━━ Data to examine ━━

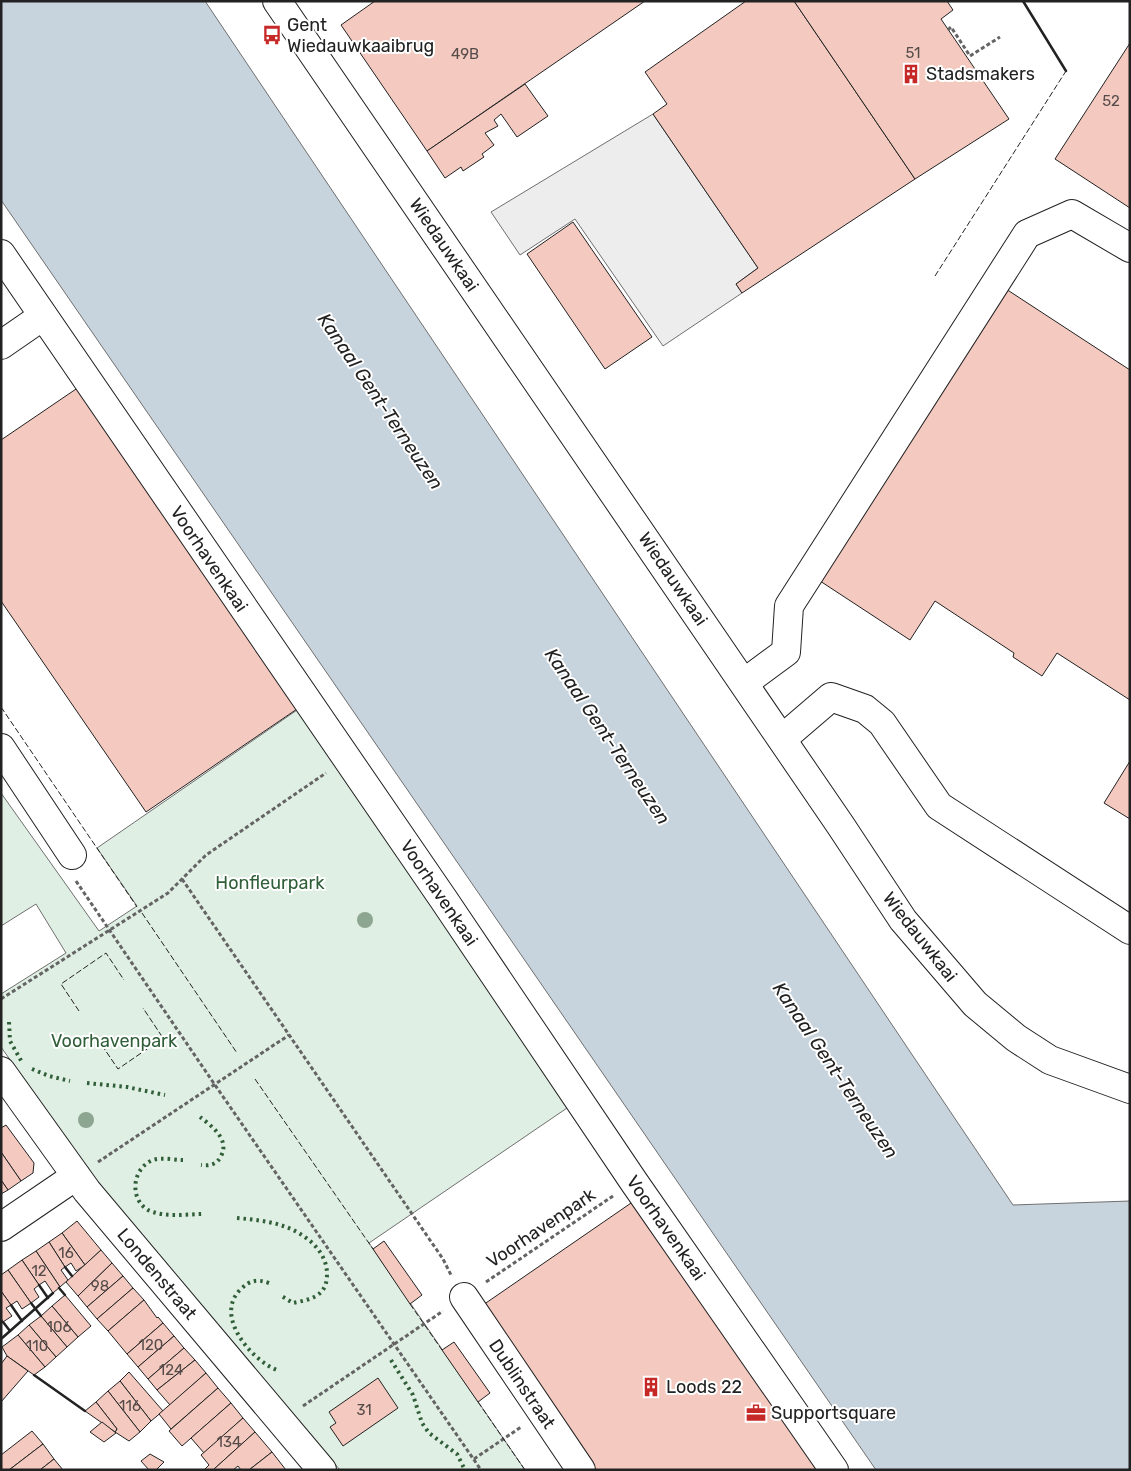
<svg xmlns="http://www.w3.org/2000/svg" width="1131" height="1471" viewBox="0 0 1131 1471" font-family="Rubik,sans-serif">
<rect width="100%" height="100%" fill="#fff"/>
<path fill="#e0efe3" stroke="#6f6f6f" d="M 300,708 L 570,1106 L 369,1243 L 525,1470 L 340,1470 L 101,1188 L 1,1047 L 1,994 L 66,953 L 36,904 L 1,926 L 1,793 L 99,931 L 137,906 L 97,848 Z"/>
<path fill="#ededed" stroke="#6f6f6f" d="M 653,114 L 758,268 L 736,284 L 742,293 L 663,346 L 575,219 L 520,255 L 491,212 Z"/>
<path fill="#c7d3dd" stroke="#6f6f6f" d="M 1,1 L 205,1 L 1013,1205 L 1130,1201 L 1130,1470 L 876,1470 L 1,200 Z"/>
<g fill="#f3c9c0" stroke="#222">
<path d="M 375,1 L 645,1 L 427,151 L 341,25 Z"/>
<path d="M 746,1 L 794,1 L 915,179 L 742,293 L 736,284 L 758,268 L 653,114 L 667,104 L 645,72 Z"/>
<path d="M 794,1 L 947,1 L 953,10 L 941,19 L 1009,119 L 915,179 Z"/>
<path d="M 1130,43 L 1130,208 L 1055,159 Z"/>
<path d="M 525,84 L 548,116 L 517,137 L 501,114 L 494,120 L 498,126 L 485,133 L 494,145 L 482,154 L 484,157 L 463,171 L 461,167 L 445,178 L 427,151 Z"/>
<path d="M 573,222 L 652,337 L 605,369 L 527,254 Z"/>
<path d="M 1006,289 L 1130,370 L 1130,700 L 1057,653 L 1042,676 L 1013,657 L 1014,653 L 935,601 L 910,640 L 817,579 Z"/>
<path d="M 79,387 L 300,707 L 146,812 L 1,601 L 1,440 Z"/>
<path d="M 1130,761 L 1130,819 L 1104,803 Z"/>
<path d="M 6,1125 L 34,1163 L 33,1173 L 21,1181 L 1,1152 L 1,1128 Z"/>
<path d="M 1,1152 L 21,1181 L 8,1190 L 1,1180 Z"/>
<path d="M 1,1180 L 8,1190 L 1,1194 Z"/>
<path d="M 634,1201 L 819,1470 L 596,1470 L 483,1305 Z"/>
<path d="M 77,1221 L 101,1250 L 85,1265 L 62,1233 Z"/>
<path d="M 62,1233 L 85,1265 L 76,1271 L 71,1263 L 65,1267 L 49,1242 Z"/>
<path d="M 384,1241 L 422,1295 L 410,1304 L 373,1249 Z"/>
<path d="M 49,1242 L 65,1267 L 61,1270 L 68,1280 L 60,1287 L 36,1251 Z"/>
<path d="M 101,1250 L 112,1263 L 78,1296 L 66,1282 Z"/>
<path d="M 36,1251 L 60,1287 L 53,1293 L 45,1281 L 39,1285 L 22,1260 Z"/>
<path d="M 22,1260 L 39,1285 L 34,1289 L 39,1297 L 31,1303 L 8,1270 Z"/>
<path d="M 112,1263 L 123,1276 L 87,1307 L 78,1296 Z"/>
<path d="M 8,1270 L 31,1303 L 22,1309 L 17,1301 L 11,1305 L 1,1291 L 1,1275 Z"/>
<path d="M 123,1276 L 133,1288 L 97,1319 L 87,1307 Z"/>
<path d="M 133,1288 L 144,1300 L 108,1331 L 97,1319 Z"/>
<path d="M 1,1291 L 11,1305 L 6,1308 L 12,1316 L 3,1322 L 1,1318 Z"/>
<path d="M 65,1295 L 91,1326 L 78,1337 L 52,1306 Z"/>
<path d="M 144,1300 L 157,1318 L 158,1317 L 163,1323 L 127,1354 L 108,1331 Z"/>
<path d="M 52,1306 L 78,1337 L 67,1347 L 41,1316 Z"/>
<path d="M 41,1316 L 67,1347 L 56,1357 L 29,1325 Z"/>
<path d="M 163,1323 L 174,1336 L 138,1367 L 127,1354 Z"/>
<path d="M 29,1325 L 56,1357 L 45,1367 L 18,1335 Z"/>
<path d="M 18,1335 L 45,1367 L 34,1375 L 7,1356 L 2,1347 Z"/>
<path d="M 174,1336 L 184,1348 L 148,1379 L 138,1367 Z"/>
<path d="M 454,1342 L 490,1393 L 478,1402 L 442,1350 Z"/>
<path d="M 184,1348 L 195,1360 L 157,1390 L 148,1379 Z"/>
<path d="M 7,1356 L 28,1371 L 1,1402 L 1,1364 Z"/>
<path d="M 195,1360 L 206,1373 L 170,1405 L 157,1390 Z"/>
<path d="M 129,1372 L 163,1411 L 151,1421 L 120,1381 Z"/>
<path d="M 206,1373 L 218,1388 L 171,1429 L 159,1414 Z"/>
<path d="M 378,1378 L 398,1408 L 343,1446 L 330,1427 L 336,1423 L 329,1412 Z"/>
<path d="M 120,1381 L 151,1421 L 140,1432 L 108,1391 Z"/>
<path d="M 218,1388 L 231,1403 L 182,1446 L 169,1431 Z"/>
<path d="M 108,1391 L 140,1432 L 129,1441 L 115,1432 L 117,1429 L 96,1402 Z"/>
<path d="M 96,1402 L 117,1429 L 115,1432 L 85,1411 Z"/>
<path d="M 231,1403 L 243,1418 L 204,1453 L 191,1438 Z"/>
<path d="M 243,1418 L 255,1432 L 213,1470 L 206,1470 L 205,1469 L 209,1465 L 201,1455 Z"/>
<path d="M 102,1422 L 116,1433 L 104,1442 L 90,1432 Z"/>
<path d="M 32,1431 L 43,1444 L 9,1470 L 1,1470 L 1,1455 Z"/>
<path d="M 255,1432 L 272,1452 L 249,1470 L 241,1470 L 238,1466 L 233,1470 L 213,1470 Z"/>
<path d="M 43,1444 L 54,1459 L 40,1470 L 9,1470 Z"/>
<path d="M 272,1452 L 286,1470 L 249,1470 Z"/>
<path d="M 150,1454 L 164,1462 L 156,1470 L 149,1470 L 141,1461 Z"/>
<path d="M 54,1459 L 63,1470 L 40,1470 Z"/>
</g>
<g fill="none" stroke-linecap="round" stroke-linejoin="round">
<defs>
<g id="minor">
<path d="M 1,254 L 444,900 L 634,1182 L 834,1470"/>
<path d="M 1,345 L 43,316"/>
<path d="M 744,683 L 786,652 L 789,606 L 1027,234 L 1072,214 L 1130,248"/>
<path d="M 782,739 L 831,697 L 865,709 L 882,723 L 939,806 L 1130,930"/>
<path d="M 1,748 L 72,855"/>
<path d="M 1,1071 L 87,1191 L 322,1470"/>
<path d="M 1,1227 L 76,1176"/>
<path d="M 464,1297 L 581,1470"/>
</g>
<path id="major" d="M 277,1 L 841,826 L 903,920 L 975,1004 L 1016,1038 L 1050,1060 L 1130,1089"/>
</defs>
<use href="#minor" stroke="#222" stroke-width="30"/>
<use href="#major" stroke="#222" stroke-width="30"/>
<g stroke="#646464" stroke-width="3" stroke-dasharray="4 2.5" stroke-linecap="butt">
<path d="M 948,30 L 951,27 L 970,56 L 1000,37"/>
<path d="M 182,879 L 443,1259 L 451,1275"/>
<path d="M 76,881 L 215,1085 L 481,1470"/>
<path d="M 1,999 L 168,893 L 206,855 L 326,773"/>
<path d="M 98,1162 L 289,1035"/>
<path d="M 486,1282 L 613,1196"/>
<path d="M 303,1406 L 443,1311"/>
<path d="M 474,1459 L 521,1427"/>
</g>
<use href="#minor" stroke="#fff" stroke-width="28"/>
<use href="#major" stroke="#fff" stroke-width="28"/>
<g stroke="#2f5e38" stroke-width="4" stroke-dasharray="2.5 4" stroke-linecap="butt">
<path d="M 9,1022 L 10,1041 L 23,1064"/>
<path d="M 32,1069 L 49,1076 L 70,1081"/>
<path d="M 87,1083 L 127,1087 L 165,1095"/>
<path d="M 200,1117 C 212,1126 230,1140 221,1156 C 217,1165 209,1166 201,1165"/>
<path d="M 183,1160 C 174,1160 162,1157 153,1160 C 132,1168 129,1199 148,1210 C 165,1218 186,1214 205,1214"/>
<path d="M 237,1218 C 258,1220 279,1222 297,1232 C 313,1241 327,1255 327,1274 C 327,1280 326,1287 321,1292 C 315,1299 302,1301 293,1303 L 280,1295"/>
<path d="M 269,1283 C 258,1279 250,1280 241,1289 C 213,1315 251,1360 277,1370"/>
<path d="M 391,1360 L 413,1395 L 422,1423 L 429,1433 L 457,1454 L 465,1470"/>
</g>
<g stroke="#222" stroke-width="1" stroke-dasharray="6 2.5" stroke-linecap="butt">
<path d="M 935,276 L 1066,71"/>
<path d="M 1,707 L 137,907"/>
<path d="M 142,913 L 237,1053"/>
<path d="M 79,1011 L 61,984 L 106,953 L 124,980"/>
<path d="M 97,1038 L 118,1069 L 163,1038 L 143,1008"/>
<path d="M 255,1079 L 373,1249"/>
<path d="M 410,1304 L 442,1350"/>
<path d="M 478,1402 L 525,1470"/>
</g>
<g stroke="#222" stroke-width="2.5">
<path d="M 1023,1 L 1066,71"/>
<path d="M 65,1267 L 72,1276"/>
<path d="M 39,1285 L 48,1298"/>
<path d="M 59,1288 L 65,1295"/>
<path d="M 31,1303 L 41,1316"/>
<path d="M 11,1305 L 22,1321"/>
<path d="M 3,1322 L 10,1331"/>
<path d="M 1,1339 L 53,1293"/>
<path d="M 34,1375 L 85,1411"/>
</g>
</g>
<g fill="#8da692">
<circle cx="365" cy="920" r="8"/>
<circle cx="86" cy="1120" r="8"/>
</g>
<defs>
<symbol id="bus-bare" viewBox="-9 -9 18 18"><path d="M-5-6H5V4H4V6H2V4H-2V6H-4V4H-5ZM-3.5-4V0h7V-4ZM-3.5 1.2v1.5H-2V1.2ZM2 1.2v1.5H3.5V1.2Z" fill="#c62828" stroke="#fff" stroke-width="2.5" paint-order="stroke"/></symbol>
<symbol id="building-bare" viewBox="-9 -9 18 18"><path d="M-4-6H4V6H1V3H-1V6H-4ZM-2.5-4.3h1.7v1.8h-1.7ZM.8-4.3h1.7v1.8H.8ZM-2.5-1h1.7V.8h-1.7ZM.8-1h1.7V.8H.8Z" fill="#c62828" stroke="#fff" stroke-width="2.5" paint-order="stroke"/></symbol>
<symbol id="office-bare" viewBox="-9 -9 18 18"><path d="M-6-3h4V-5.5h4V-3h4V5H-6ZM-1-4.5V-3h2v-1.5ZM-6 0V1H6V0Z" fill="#c62828" stroke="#fff" stroke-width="2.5" paint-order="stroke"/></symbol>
</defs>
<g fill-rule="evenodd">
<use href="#bus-bare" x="258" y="21" width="28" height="28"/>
<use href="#building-bare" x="897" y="60" width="28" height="28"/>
<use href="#building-bare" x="637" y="1373" width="28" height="28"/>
<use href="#office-bare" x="742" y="1399" width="28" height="28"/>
</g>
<g text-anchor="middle" stroke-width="4" stroke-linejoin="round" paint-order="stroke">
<g font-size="15" fill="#564c4a">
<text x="913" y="58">51</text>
<text x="465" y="59">49B</text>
<text x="1111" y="106">52</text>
<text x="66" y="1258">16</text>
<text x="39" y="1276">12</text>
<text x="100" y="1291">98</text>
<text x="59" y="1332">106</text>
<text x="151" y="1350">120</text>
<text x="37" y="1351">110</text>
<text x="171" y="1375">124</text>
<text x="130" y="1411">116</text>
<text x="364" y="1415">31</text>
<text x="229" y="1447">134</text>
</g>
<g font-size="18" fill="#222" stroke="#fff" text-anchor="start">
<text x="287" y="31">Gent<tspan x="287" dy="21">Wiedauwkaaibrug</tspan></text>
<text x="926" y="80">Stadsmakers</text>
<text x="666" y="1393">Loods 22</text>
<text x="771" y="1419">Supportsquare</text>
</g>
<g font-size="18" fill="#222" stroke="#fff">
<text transform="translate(444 245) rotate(56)" y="6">Wiedauwkaai</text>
<text transform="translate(209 559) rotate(56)" y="6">Voorhavenkaai</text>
<text transform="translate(673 579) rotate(56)" y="6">Wiedauwkaai</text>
<text transform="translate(439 893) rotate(56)" y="6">Voorhavenkaai</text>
<text transform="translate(920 937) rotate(52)" y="6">Wiedauwkaai</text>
<text transform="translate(541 1228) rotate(-34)" y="6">Voorhavenpark</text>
<text transform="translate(666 1228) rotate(55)" y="6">Voorhavenkaai</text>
<text transform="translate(157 1274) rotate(50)" y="6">Londenstraat</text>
<text transform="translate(522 1384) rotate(56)" y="6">Dublinstraat</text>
</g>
<g font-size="18" fill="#2f5e38" stroke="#fff">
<text x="270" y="889">Honfleurpark</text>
<text x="114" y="1047">Voorhavenpark</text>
</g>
<g font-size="19" font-style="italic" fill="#222" stroke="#fff">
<text transform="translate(381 401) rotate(56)" y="7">Kanaal Gent-Terneuzen</text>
<text transform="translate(608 736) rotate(56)" y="7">Kanaal Gent-Terneuzen</text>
<text transform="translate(836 1070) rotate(56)" y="7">Kanaal Gent-Terneuzen</text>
</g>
</g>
<rect width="1131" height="1471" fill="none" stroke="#222222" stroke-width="5"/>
</svg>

━━━

__Instructions for the task__
The lines to copy are those in the records above containing the word "linejoin".

__Solution for this problem__
<g fill="none" stroke-linecap="round" stroke-linejoin="round">
<g text-anchor="middle" stroke-width="4" stroke-linejoin="round" paint-order="stroke">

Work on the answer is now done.